Ele não é mais agora coisa minha: participa desta realidade que é a linguagem de meus irmãos, de minha irmã, e a de meus pais. De coisa própria a mim, tornou-se coisa comum e aberta. Aí está ele, num piscar, tornado coisa compartilhada ou – se quiserem – socializada. Ele não é mais agora a exclamação confusa que escapa de meus lábios – ainda bem próxima de minhas vísceras, como o riso ou o grito – ele é, entre outros milhares, um dos elementos constitutivos da linguagem, desse vasto instrumento de comunicação do qual uma observação fortuita, emanando de uma criança mais velha, ou de uma pessoa adulta, a respeito de minha exclamação consecutiva à queda do soldado no assoalho da sala de jantar ou no tapete da sala de visita, me permitiu entrever a existência exterior a mim mesmo e cheia de estranheza.

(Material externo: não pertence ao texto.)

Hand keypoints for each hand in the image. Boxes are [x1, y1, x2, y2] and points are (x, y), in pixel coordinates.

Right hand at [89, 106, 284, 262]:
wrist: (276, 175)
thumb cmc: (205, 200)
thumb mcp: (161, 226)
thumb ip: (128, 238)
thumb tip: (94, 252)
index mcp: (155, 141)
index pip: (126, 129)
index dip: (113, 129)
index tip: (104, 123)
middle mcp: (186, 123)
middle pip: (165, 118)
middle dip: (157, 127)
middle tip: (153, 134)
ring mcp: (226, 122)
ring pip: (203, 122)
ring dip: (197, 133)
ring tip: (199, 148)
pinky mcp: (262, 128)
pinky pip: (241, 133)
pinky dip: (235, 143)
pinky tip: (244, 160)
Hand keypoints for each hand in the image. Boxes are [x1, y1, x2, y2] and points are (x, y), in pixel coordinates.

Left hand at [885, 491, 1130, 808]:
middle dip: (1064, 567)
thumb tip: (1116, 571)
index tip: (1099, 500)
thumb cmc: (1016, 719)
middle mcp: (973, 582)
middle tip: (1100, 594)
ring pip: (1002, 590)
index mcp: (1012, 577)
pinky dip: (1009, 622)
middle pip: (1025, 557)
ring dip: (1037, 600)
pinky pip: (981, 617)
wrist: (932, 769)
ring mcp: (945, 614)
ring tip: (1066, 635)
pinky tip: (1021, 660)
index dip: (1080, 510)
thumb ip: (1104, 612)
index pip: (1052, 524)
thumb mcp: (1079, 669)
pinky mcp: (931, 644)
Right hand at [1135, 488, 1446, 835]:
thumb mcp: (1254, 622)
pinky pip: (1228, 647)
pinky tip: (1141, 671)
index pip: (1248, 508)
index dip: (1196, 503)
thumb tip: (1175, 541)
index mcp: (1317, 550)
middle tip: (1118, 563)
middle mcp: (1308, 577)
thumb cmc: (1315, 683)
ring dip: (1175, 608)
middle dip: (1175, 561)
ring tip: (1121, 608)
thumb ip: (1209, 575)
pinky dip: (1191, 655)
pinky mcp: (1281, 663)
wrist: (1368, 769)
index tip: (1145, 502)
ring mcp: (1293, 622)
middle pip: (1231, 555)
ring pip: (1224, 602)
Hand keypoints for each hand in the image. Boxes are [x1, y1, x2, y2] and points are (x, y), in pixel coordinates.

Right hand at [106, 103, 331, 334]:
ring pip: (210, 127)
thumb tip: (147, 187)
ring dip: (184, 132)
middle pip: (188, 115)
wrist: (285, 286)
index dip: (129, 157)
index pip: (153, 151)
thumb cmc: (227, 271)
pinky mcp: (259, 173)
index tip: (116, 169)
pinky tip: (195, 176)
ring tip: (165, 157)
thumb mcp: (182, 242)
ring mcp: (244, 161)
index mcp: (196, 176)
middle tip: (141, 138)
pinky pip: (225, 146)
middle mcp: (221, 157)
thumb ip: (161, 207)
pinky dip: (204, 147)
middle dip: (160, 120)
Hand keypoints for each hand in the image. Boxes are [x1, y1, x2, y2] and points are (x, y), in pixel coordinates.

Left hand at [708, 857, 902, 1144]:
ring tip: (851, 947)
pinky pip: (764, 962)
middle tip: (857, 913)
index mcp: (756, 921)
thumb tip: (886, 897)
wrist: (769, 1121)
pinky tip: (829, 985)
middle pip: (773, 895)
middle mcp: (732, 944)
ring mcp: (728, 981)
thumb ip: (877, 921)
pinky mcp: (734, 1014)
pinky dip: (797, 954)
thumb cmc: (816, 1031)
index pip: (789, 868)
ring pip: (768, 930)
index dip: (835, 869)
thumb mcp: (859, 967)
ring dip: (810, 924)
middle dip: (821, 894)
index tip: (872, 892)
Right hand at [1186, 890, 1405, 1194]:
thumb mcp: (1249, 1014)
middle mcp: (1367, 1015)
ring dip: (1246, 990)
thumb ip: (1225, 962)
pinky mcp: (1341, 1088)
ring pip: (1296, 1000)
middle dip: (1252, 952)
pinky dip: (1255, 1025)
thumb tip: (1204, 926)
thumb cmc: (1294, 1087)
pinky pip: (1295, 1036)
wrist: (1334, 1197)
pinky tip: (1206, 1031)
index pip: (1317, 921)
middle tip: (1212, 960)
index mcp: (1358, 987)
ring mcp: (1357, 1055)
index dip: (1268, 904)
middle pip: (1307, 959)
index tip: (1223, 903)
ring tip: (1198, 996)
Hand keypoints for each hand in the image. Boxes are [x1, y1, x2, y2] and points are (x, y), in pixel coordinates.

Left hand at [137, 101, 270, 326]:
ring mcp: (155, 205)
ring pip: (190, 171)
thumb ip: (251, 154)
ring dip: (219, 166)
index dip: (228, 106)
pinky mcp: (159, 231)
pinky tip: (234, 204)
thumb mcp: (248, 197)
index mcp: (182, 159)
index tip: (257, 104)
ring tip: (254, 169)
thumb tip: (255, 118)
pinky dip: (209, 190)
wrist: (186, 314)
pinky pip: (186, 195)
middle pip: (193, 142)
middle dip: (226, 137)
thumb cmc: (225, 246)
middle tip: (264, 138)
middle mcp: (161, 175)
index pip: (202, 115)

No chão da sala de jantar ou de visita, o soldado de chumbo ou de papel machê, acaba de cair. Eu exclamei: “ Reusement!” Me corrigiram. E, por um instante, permaneço pasmado, entregue a uma espécie de vertigem. Pois essa palavra mal pronunciada, e da qual acabo de descobrir que ela não é na verdade o que tinha acreditado até então, me preparou para sentir confusamente – graças à espécie de desvio, de discrepância que foi dessa feita imprimido ao meu pensamento – em que a linguagem articulada, tênue tecido de minhas relações com os outros, me ultrapassa, estendendo para todo lado suas antenas misteriosas.